Pro-B cells were purified from BM using magnetic-activated cell sorting, selecting with anti-B220 beads (Milteny Biotec). Pro-B cells were maintained and expanded by culturing them in Iscove’s Modified Dulbecco’s Medium (IMDM) supplemented with 50 μM β-mercaptoethanol, 1 mM L-Gln, 2% heat-inactivated FCS, 1 mM penicillin–streptomycin (BioWhittaker), 0.03% (w/v) primatone RL (Sigma), and 5 ng/ml mrIL7 (R&D Systems), in the presence of Mitomycin C-treated ST2-feeder cells. Tumor pro-B cells that could grow independently of IL7 were grown in the same medium without this cytokine.

Transplantation

IL7-independent Pax5-het/Aid-het and Pax5-het/Aid-KO pro-B cells were intravenously injected into 12-week-old male syngenic mice (C57BL/6× CBA) that had previously been sublethally irradiated (4 Gy). Leukemia development in the injected mice was followed by regular analysis of peripheral blood, until the moment when leukemic blasts were detected in the blood; at this point, animals were killed and analyzed to characterize B-ALL development.

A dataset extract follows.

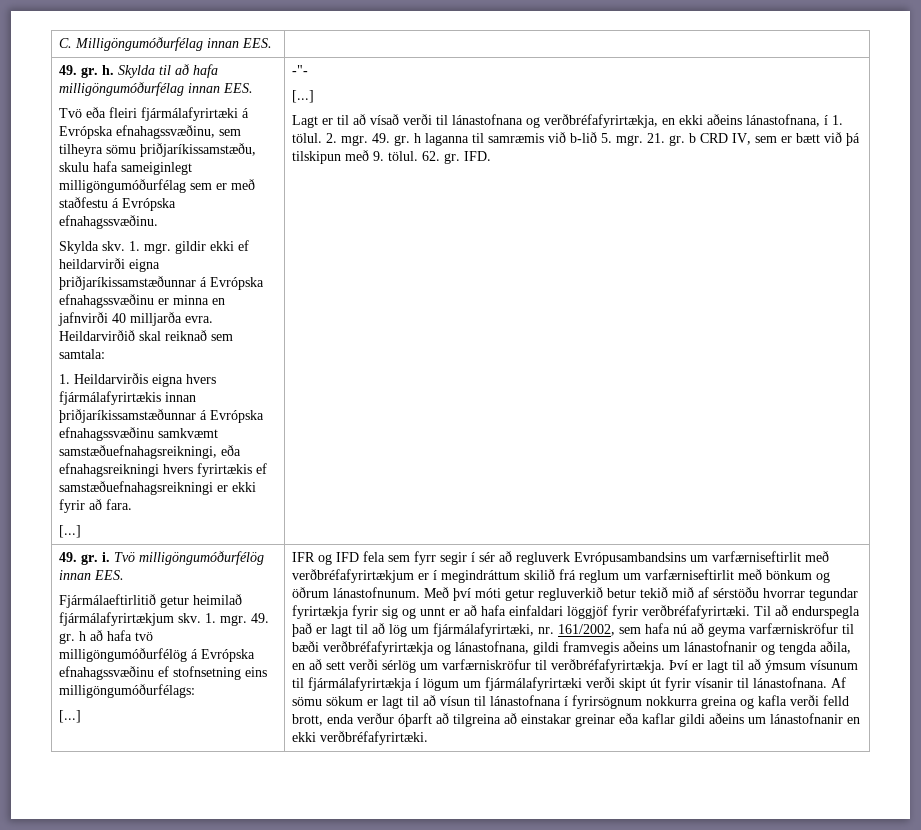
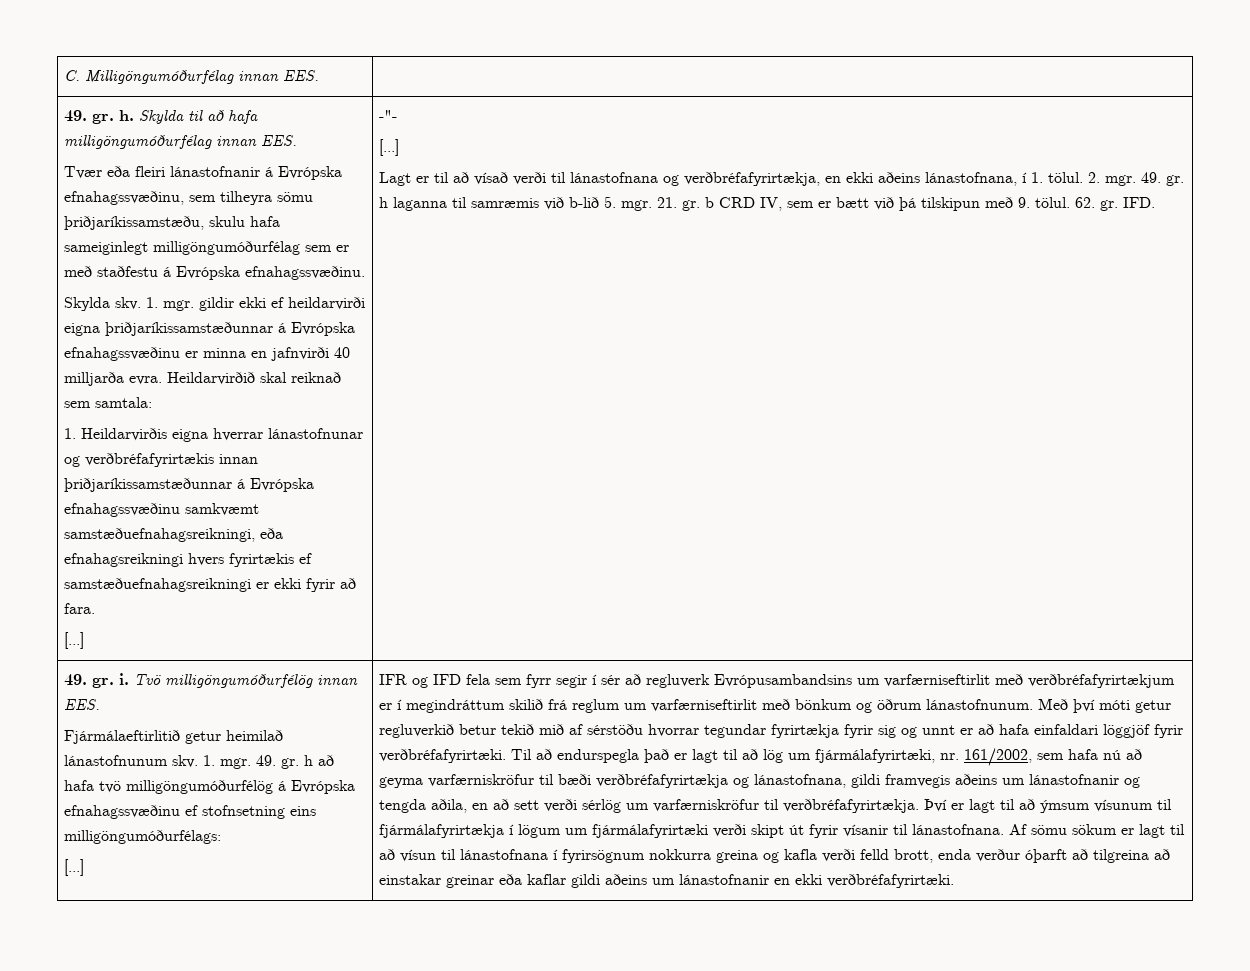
[59,108,83,118] Tvö -> [64,166,103,179] Tvær
[141,107,239,121] fjármálafyrirtæki -> [170,166,261,177] lánastofnanir
[186,374,217,384] [59,391,162,405] hvers fjármálafyrirtækis -> [213,428,364,441] [64,453,215,467] hverrar lánastofnunar og verðbréfafyrirtækis
[59,612,175,626] fjármálafyrirtækjum -> [64,755,169,766] lánastofnunum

Mutational pattern analysis in B-ALL

Samples were subjected to a standardized alignment with [BWA-mem], and a preprocessing step consisting of [GATK realignment, recalibration, trimming tool single-nucleotide variants were identified for Pax5-het/Aid-het and Pax5-het/Aid-KO B-ALL and control samples with Platypus version 0.8.1 and default parameters68. Control variants were pooled and removed from each tumor sample’s variant list, and vice versa. Furthermore, all variants with a quality score < 100 were discarded. Mutational signature analyses were subsequently conducted with the R/Bioconductor package MutationalPatterns, version 1.6.169.

Statistical analysis

The comparisons for the average values between two sample groups were made by two-tailed Student’s t test or Wilcoxon’s rank-sum test with GraphPad Prism software or R software. Mice survival was analyzed using Kaplan–Meier representation of the different cohorts, and statistics for differential survival were performed using the log-rank (Mantel–Cox) test. For in vivo transplantation experiments, the minimal number of mice in each group was calculated through use of the “cpower” function in the R/Hmisc package. The level of significance was set at P < 0.05.

Reporting summary

Further information on research design is available in the Nature Research Reporting Summary linked to this article.